:: Source records

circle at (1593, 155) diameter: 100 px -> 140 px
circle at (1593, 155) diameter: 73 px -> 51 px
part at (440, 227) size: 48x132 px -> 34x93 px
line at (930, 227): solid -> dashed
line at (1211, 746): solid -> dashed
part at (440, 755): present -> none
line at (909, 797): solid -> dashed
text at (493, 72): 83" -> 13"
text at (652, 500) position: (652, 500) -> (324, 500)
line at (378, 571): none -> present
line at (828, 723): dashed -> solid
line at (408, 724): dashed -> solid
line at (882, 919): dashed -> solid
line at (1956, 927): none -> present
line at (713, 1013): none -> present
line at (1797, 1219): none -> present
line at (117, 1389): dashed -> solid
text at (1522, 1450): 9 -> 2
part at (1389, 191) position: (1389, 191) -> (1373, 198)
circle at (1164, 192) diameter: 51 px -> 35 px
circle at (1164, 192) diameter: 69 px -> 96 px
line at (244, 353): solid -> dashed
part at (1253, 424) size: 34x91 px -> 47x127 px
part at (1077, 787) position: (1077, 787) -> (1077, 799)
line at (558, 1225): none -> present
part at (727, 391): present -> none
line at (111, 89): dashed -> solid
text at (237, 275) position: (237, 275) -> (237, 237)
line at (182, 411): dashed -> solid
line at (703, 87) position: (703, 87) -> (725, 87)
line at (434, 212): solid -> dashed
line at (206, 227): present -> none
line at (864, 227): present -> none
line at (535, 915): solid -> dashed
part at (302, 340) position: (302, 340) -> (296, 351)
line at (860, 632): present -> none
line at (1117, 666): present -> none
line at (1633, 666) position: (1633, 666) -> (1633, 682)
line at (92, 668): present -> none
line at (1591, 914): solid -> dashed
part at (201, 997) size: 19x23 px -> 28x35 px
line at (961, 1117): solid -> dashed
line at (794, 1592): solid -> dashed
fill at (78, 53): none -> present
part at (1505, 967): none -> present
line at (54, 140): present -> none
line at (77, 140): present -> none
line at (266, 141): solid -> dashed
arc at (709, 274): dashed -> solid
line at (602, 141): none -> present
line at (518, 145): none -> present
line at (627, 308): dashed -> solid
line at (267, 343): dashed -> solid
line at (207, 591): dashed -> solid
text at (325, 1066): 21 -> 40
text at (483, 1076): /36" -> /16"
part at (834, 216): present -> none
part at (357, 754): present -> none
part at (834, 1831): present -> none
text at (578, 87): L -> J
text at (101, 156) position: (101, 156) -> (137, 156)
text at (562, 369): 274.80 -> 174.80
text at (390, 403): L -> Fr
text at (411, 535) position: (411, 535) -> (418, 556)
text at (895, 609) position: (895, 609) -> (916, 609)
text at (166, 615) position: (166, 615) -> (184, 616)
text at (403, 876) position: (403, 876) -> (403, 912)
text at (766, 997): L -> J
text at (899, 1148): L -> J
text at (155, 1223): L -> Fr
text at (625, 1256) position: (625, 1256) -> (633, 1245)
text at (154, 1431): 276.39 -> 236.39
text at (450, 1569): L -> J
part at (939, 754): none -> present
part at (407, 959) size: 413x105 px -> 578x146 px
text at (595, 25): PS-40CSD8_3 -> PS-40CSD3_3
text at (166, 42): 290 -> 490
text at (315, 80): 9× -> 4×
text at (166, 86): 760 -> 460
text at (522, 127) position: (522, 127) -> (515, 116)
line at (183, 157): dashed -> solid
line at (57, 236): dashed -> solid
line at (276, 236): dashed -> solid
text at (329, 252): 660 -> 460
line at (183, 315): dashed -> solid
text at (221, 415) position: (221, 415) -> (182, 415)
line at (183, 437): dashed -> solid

::::

Can you copy every record above line for line, without changing a single character?

- [Task response]:
circle at (1593, 155) diameter: 100 px -> 140 px
circle at (1593, 155) diameter: 73 px -> 51 px
part at (440, 227) size: 48x132 px -> 34x93 px
line at (930, 227): solid -> dashed
line at (1211, 746): solid -> dashed
part at (440, 755): present -> none
line at (909, 797): solid -> dashed
text at (493, 72): 83" -> 13"
text at (652, 500) position: (652, 500) -> (324, 500)
line at (378, 571): none -> present
line at (828, 723): dashed -> solid
line at (408, 724): dashed -> solid
line at (882, 919): dashed -> solid
line at (1956, 927): none -> present
line at (713, 1013): none -> present
line at (1797, 1219): none -> present
line at (117, 1389): dashed -> solid
text at (1522, 1450): 9 -> 2
part at (1389, 191) position: (1389, 191) -> (1373, 198)
circle at (1164, 192) diameter: 51 px -> 35 px
circle at (1164, 192) diameter: 69 px -> 96 px
line at (244, 353): solid -> dashed
part at (1253, 424) size: 34x91 px -> 47x127 px
part at (1077, 787) position: (1077, 787) -> (1077, 799)
line at (558, 1225): none -> present
part at (727, 391): present -> none
line at (111, 89): dashed -> solid
text at (237, 275) position: (237, 275) -> (237, 237)
line at (182, 411): dashed -> solid
line at (703, 87) position: (703, 87) -> (725, 87)
line at (434, 212): solid -> dashed
line at (206, 227): present -> none
line at (864, 227): present -> none
line at (535, 915): solid -> dashed
part at (302, 340) position: (302, 340) -> (296, 351)
line at (860, 632): present -> none
line at (1117, 666): present -> none
line at (1633, 666) position: (1633, 666) -> (1633, 682)
line at (92, 668): present -> none
line at (1591, 914): solid -> dashed
part at (201, 997) size: 19x23 px -> 28x35 px
line at (961, 1117): solid -> dashed
line at (794, 1592): solid -> dashed
fill at (78, 53): none -> present
part at (1505, 967): none -> present
line at (54, 140): present -> none
line at (77, 140): present -> none
line at (266, 141): solid -> dashed
arc at (709, 274): dashed -> solid
line at (602, 141): none -> present
line at (518, 145): none -> present
line at (627, 308): dashed -> solid
line at (267, 343): dashed -> solid
line at (207, 591): dashed -> solid
text at (325, 1066): 21 -> 40
text at (483, 1076): /36" -> /16"
part at (834, 216): present -> none
part at (357, 754): present -> none
part at (834, 1831): present -> none
text at (578, 87): L -> J
text at (101, 156) position: (101, 156) -> (137, 156)
text at (562, 369): 274.80 -> 174.80
text at (390, 403): L -> Fr
text at (411, 535) position: (411, 535) -> (418, 556)
text at (895, 609) position: (895, 609) -> (916, 609)
text at (166, 615) position: (166, 615) -> (184, 616)
text at (403, 876) position: (403, 876) -> (403, 912)
text at (766, 997): L -> J
text at (899, 1148): L -> J
text at (155, 1223): L -> Fr
text at (625, 1256) position: (625, 1256) -> (633, 1245)
text at (154, 1431): 276.39 -> 236.39
text at (450, 1569): L -> J
part at (939, 754): none -> present
part at (407, 959) size: 413x105 px -> 578x146 px
text at (595, 25): PS-40CSD8_3 -> PS-40CSD3_3
text at (166, 42): 290 -> 490
text at (315, 80): 9× -> 4×
text at (166, 86): 760 -> 460
text at (522, 127) position: (522, 127) -> (515, 116)
line at (183, 157): dashed -> solid
line at (57, 236): dashed -> solid
line at (276, 236): dashed -> solid
text at (329, 252): 660 -> 460
line at (183, 315): dashed -> solid
text at (221, 415) position: (221, 415) -> (182, 415)
line at (183, 437): dashed -> solid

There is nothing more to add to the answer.